5. A display panel manufacturing method for manufacturing the display panel according to any one of claims 1 to 4, comprising:

preparing a light emitting diode on the surface of a back plate;

coating a shading material on the surface of the backboard, and carrying out exposure and development treatment on the shading material to obtain a shading piece; the light shielding pieces and the light emitting diodes are distributed on the surface of the backboard at intervals;

preparing a pressure sensing member on the light shielding member;

and packaging the packaging plate and the backboard so as to form a sealing cavity between the packaging plate and the backboard, wherein the light shielding piece, the light emitting diode and the pressure sensing piece are positioned in the sealing cavity.
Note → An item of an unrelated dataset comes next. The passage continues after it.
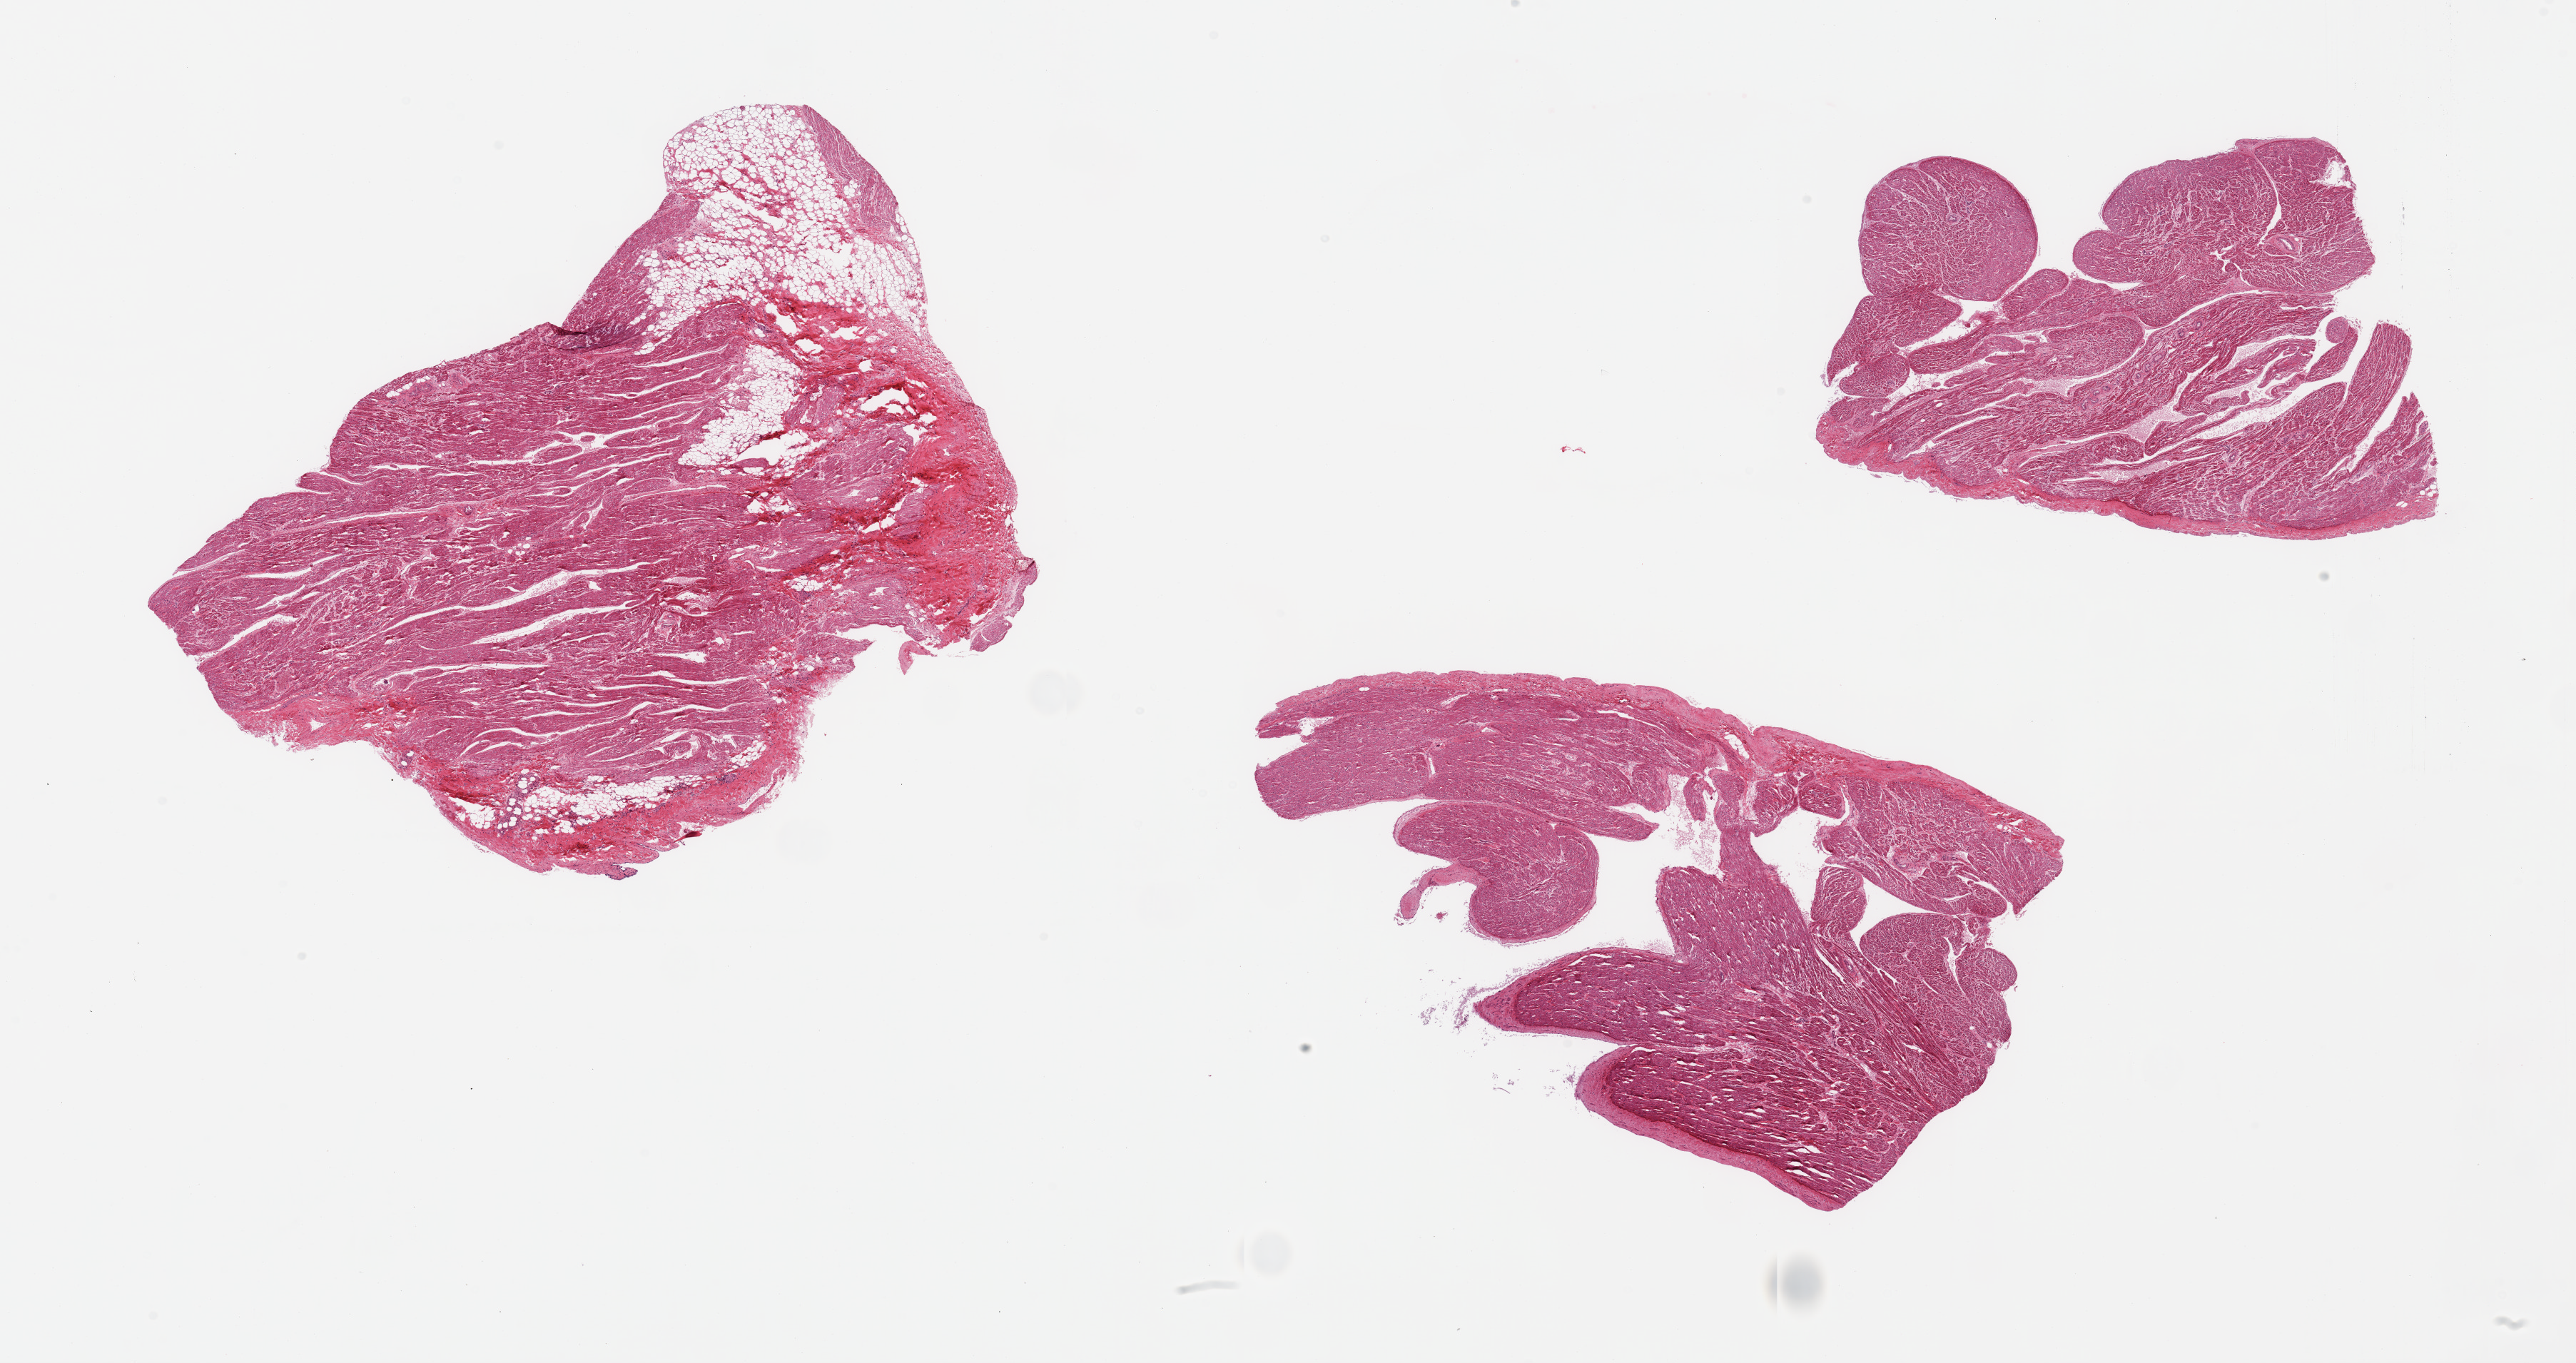
Haematoxylin and eosin whole-slide image, brightfield, low-resolution overview of the scanned area, about 28.5 x 15.1 mm (acquisition: 20x scan); PAXgene-fixed paraffin-embedded (PFPE) section; target tissue: auricular appendage; tissue donor sample. Donor: male.
Review note (as recorded): 3 pieces, no abnormalities.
6. A display panel manufacturing method for manufacturing the display panel according to any one of claims 1 to 4, comprising:

preparing a light emitting diode on the surface of a back plate;

preparing a pressure sensing element on the surface of the packaging plate;

coating a light shielding material on the surface of the packaging plate, and performing exposure and development treatment on the light shielding material to obtain a light shielding piece; the shading piece is arranged above the pressure sensing piece;

packaging the packaging plate provided with the pressure sensing piece and the shading piece and the backboard provided with the light emitting diode so as to form a sealing cavity between the packaging plate and the backboard; the shading piece, the light emitting diode and the pressure sensing piece are positioned in the sealing cavity.